FastMCP is the most important project in the MCP ecosystem that isn’t the spec itself. It’s the de facto standard for building MCP servers in Python, with adoption numbers that dwarf every other framework and most individual servers. The decorator-based API is a genuinely good abstraction, the v3.0 provider architecture enables powerful composition patterns, and the project is actively maintained with a clear roadmap.

The two CVEs are concerning but both are patched — the SSRF in OpenAPIProvider was particularly serious. The growing complexity is a natural consequence of the project’s scope expanding from “simple decorator wrapper” to “full MCP application framework.” As long as the core @mcp.tool() experience stays clean, this is a healthy evolution.

If you’re building MCP servers in Python, you should be using FastMCP unless you have a specific reason not to.

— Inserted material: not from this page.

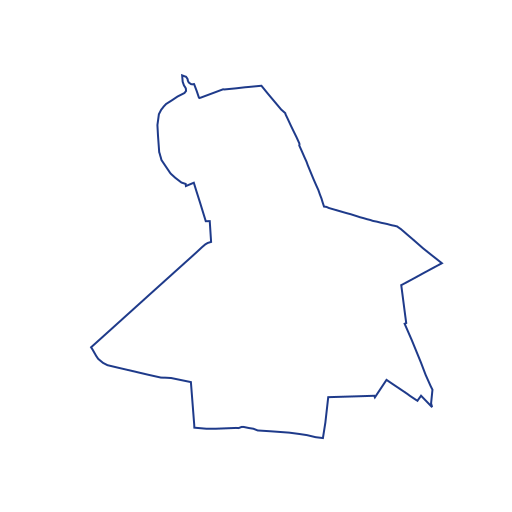 the district of Santana, Arad, Romania, rotated 258°
{"feature_id": "2599482B38045999797675", "entity_name": "Santana", "entity_type": "district", "adm_level": 2, "iso_a3": "ROU", "parent_name": "Romania", "parent_adm1": "Arad", "projection": "orthographic", "projection_center": [21.52, 46.341], "detail": "fine", "context": "isolated", "style": "outline", "palette": "blue", "viewbox_px": 512, "rotation_deg": 258, "n_neighbors": 0, "source": "geoboundaries", "source_scale": "gbopen_adm2", "svg_char_len": 2404}
<svg xmlns="http://www.w3.org/2000/svg" viewBox="0 0 512 512"><g transform="rotate(258 256 256)"><path d="M254.4,401.2L255.0,400.7L255.5,400.3L256.8,397.7L257.7,395.5L258.9,393.1L260.0,391.0L261.2,388.3L262.3,385.7L264.5,381.3L265.9,377.9L266.5,376.8L266.8,376.4L267.6,375.0L268.9,372.3L270.6,369.2L272.6,365.2L272.9,364.8L277.2,357.3L278.9,353.9L280.7,350.5L287.7,337.4L289.4,335.1L289.8,333.9L290.2,332.8L294.9,332.3L298.6,332.0L302.9,331.3L307.6,330.7L312.6,329.6L318.4,328.4L321.0,327.9L334.1,325.5L337.8,325.0L342.7,323.9L348.1,322.8L354.6,321.4L355.2,321.3L356.0,321.7L357.1,321.8L363.9,320.3L370.2,318.7L376.3,317.2L384.6,315.3L388.2,314.4L389.7,314.3L394.0,311.1L412.6,301.2L421.4,296.7L422.9,283.7L423.3,280.6L424.2,270.9L425.5,259.6L425.9,258.5L425.3,254.4L424.4,248.4L422.4,234.9L422.3,233.5L422.8,233.1L429.7,232.3L436.3,231.3L437.1,231.1L437.1,229.6L437.6,228.2L438.9,227.0L439.7,226.3L441.6,225.8L442.3,225.8L443.2,225.9L443.9,225.6L444.6,225.4L445.9,224.8L446.5,223.7L448.0,221.3L441.7,220.5L437.8,221.0L436.1,221.7L434.5,222.2L432.0,221.9L430.3,219.9L428.3,212.4L425.8,206.2L423.4,199.7L421.4,196.8L420.0,195.2L418.8,193.7L414.9,190.5L404.6,186.8L394.4,185.2L377.7,182.9L376.0,183.1L373.9,183.2L372.8,183.3L371.5,183.4L370.8,183.4L369.5,183.5L363.5,185.9L355.1,189.3L354.0,189.9L349.4,193.2L343.4,198.3L341.1,202.2L339.0,202.0L340.6,210.4L332.8,211.1L319.5,212.4L300.5,214.1L299.7,218.0L279.1,215.0L278.8,211.5L277.9,208.8L275.9,205.1L271.7,198.1L240.6,144.2L223.1,114.0L203.4,79.9L201.4,76.4L201.0,75.7L198.7,76.6L191.5,78.9L188.3,80.2L188.0,80.4L186.6,81.5L183.3,84.1L180.1,88.0L175.4,97.9L162.2,126.0L156.8,137.8L155.8,142.1L154.3,147.6L146.2,166.1L103.9,160.5L100.9,160.0L97.4,171.4L95.5,180.2L92.0,200.6L91.3,203.3L91.8,206.4L91.4,208.3L89.2,213.3L87.6,217.5L85.0,221.4L81.3,234.6L76.3,251.8L73.0,261.1L70.2,268.6L66.4,276.6L64.0,283.6L78.6,289.2L102.9,297.3L97.3,328.1L94.7,342.6L93.0,342.9L107.7,357.9L102.6,362.8L89.6,375.4L87.2,377.5L82.6,382.0L80.8,383.8L81.4,384.4L84.8,388.2L85.0,388.4L72.2,396.4L72.4,396.8L75.4,396.6L88.5,400.8L92.8,399.7L104.5,397.2L117.4,395.2L141.2,390.9L158.8,387.3L159.2,389.0L167.2,389.6L197.1,392.0L197.3,392.0L200.1,401.8L204.6,416.8L208.0,428.4L210.3,436.3L220.4,427.9L228.8,421.0L232.8,418.0L237.5,414.5L245.5,408.4L252.2,403.3L252.6,403.0L253.0,402.5L253.5,402.1L254.1,401.5L254.4,401.2Z" fill="none" stroke="#1e3a8a" stroke-width="2"/></g></svg>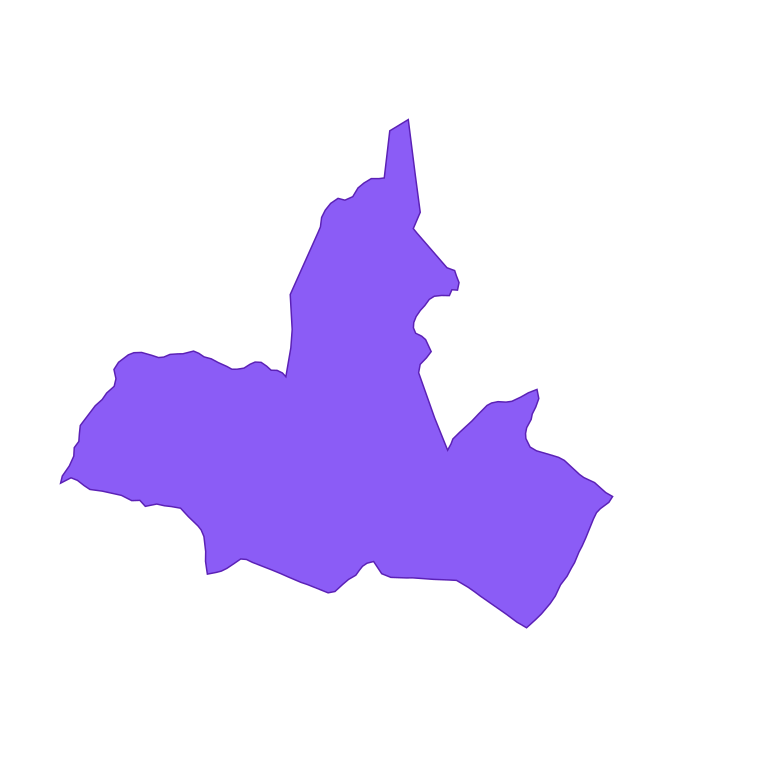 the district of Várzea Branca, Piauí, Brazil, rotated 26°
{"feature_id": "56859067B57465837137566", "entity_name": "Várzea Branca", "entity_type": "district", "adm_level": 2, "iso_a3": "BRA", "parent_name": "Brazil", "parent_adm1": "Piauí", "projection": "mercator", "projection_center": [-42.923, -9.288], "detail": "fine", "context": "isolated", "style": "filled", "palette": "violet", "viewbox_px": 768, "rotation_deg": 26, "n_neighbors": 0, "source": "geoboundaries", "source_scale": "gbopen_adm2", "svg_char_len": 2450}
<svg xmlns="http://www.w3.org/2000/svg" viewBox="0 0 768 768"><g transform="rotate(26 384 384)"><path d="M133.5,577.0L136.8,584.8L137.1,595.6L135.2,607.7L136.8,614.9L143.8,605.5L150.7,605.0L159.1,606.8L165.9,607.7L177.7,603.8L196.8,599.2L208.4,599.4L215.6,595.6L223.1,598.6L232.4,591.5L240.0,589.7L246.5,587.4L255.6,584.8L266.4,589.0L279.0,593.1L283.6,595.3L289.0,600.0L297.2,612.8L301.3,621.6L305.7,628.1L308.6,632.3L315.8,626.9L319.8,623.5L323.6,618.6L328.3,610.5L331.9,604.1L337.3,602.0L343.8,602.0L354.9,601.1L364.6,600.3L374.3,599.7L382.5,599.4L396.3,598.7L403.2,597.8L425.3,596.2L430.9,592.0L434.7,582.3L437.8,575.2L442.5,568.2L443.5,562.2L444.6,557.2L447.3,552.5L452.5,548.1L465.1,555.5L474.9,554.8L489.3,548.4L494.4,545.8L514.1,537.9L528.2,531.7L535.3,528.7L548.7,529.8L556.3,531.0L563.6,532.4L594.9,537.3L608.1,539.8L619.0,540.6L623.6,529.1L626.3,521.5L629.6,508.4L630.9,499.5L630.7,487.1L632.8,476.6L633.1,467.4L633.6,461.1L632.9,449.5L633.1,442.7L632.8,433.7L631.4,413.4L631.4,406.5L633.1,401.2L638.0,391.8L638.8,384.9L631.0,384.4L623.8,382.4L616.5,380.3L604.6,380.5L599.4,379.6L579.5,373.6L573.1,373.4L567.9,374.2L550.3,377.2L542.9,376.6L535.4,370.8L532.9,366.4L531.4,360.7L531.8,351.3L530.4,346.0L530.5,338.2L529.5,329.2L523.9,321.8L517.6,328.6L512.6,335.9L506.5,343.5L501.6,346.8L494.2,349.9L489.0,353.9L486.0,358.1L482.2,369.2L479.2,378.8L473.2,394.1L470.0,403.2L470.5,408.4L470.2,415.6L444.4,392.3L410.2,358.7L407.9,350.5L410.7,341.9L412.2,334.2L402.0,325.9L396.9,324.5L390.2,324.5L385.8,320.6L383.8,315.7L383.3,309.3L384.4,301.9L386.3,295.5L387.6,288.1L390.7,283.1L396.9,279.2L404.0,275.9L403.7,269.5L408.9,267.4L407.0,260.0L401.8,255.2L397.8,251.1L389.6,251.9L347.4,233.9L342.2,231.5L341.3,213.8L320.4,182.3L289.9,135.7L278.2,153.9L293.9,198.7L289.6,201.5L282.5,205.0L277.9,212.1L274.7,219.1L273.8,229.3L268.3,235.9L261.3,237.3L256.9,245.0L255.0,253.5L254.9,261.6L258.0,270.7L258.3,276.5L260.5,344.7L277.6,375.3L284.4,392.3L292.6,420.5L287.9,418.6L282.0,418.6L276.5,421.1L270.7,419.4L264.1,418.4L258.5,420.8L255.0,424.9L251.2,431.1L245.5,435.1L240.8,437.4L235.2,437.1L225.5,437.4L217.7,437.1L210.4,438.5L204.1,437.6L198.4,437.9L190.0,445.0L185.5,447.3L178.7,451.2L174.2,456.4L169.7,459.1L162.9,460.0L152.3,461.9L145.5,465.5L141.4,469.9L135.9,480.8L134.9,489.3L140.8,496.8L142.5,504.4L138.7,513.6L137.5,521.5L134.0,530.1L129.2,554.4L131.9,561.9L134.9,569.4L133.5,577.0Z" fill="#8b5cf6" stroke="#5b21b6" stroke-width="1.5"/></g></svg>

ChatForest rating: 4.5 out of 5

We research MCP servers from public sources — GitHub repos, documentation, issue trackers, npm/PyPI registries, PulseMCP analytics, and security advisories. We don’t test servers hands-on. Ratings reflect our assessment of maintenance quality, security posture, community traction, and practical utility based on available evidence. See our methodology for details.